| How to complete this task |
Retype the listing below line for line, keeping every character and line break unchanged.

| Input records |
--------

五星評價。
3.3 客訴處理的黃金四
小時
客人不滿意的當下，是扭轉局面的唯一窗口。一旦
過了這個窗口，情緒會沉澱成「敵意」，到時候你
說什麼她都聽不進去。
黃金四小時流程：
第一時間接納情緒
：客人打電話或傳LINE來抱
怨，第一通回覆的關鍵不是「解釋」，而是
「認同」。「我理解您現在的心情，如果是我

--------

| Response to this task |
五星評價。
3.3 客訴處理的黃金四
小時
客人不滿意的當下，是扭轉局面的唯一窗口。一旦
過了這個窗口，情緒會沉澱成「敵意」，到時候你
說什麼她都聽不進去。
黃金四小時流程：
第一時間接納情緒
：客人打電話或傳LINE來抱
怨，第一通回覆的關鍵不是「解釋」，而是
「認同」。「我理解您現在的心情，如果是我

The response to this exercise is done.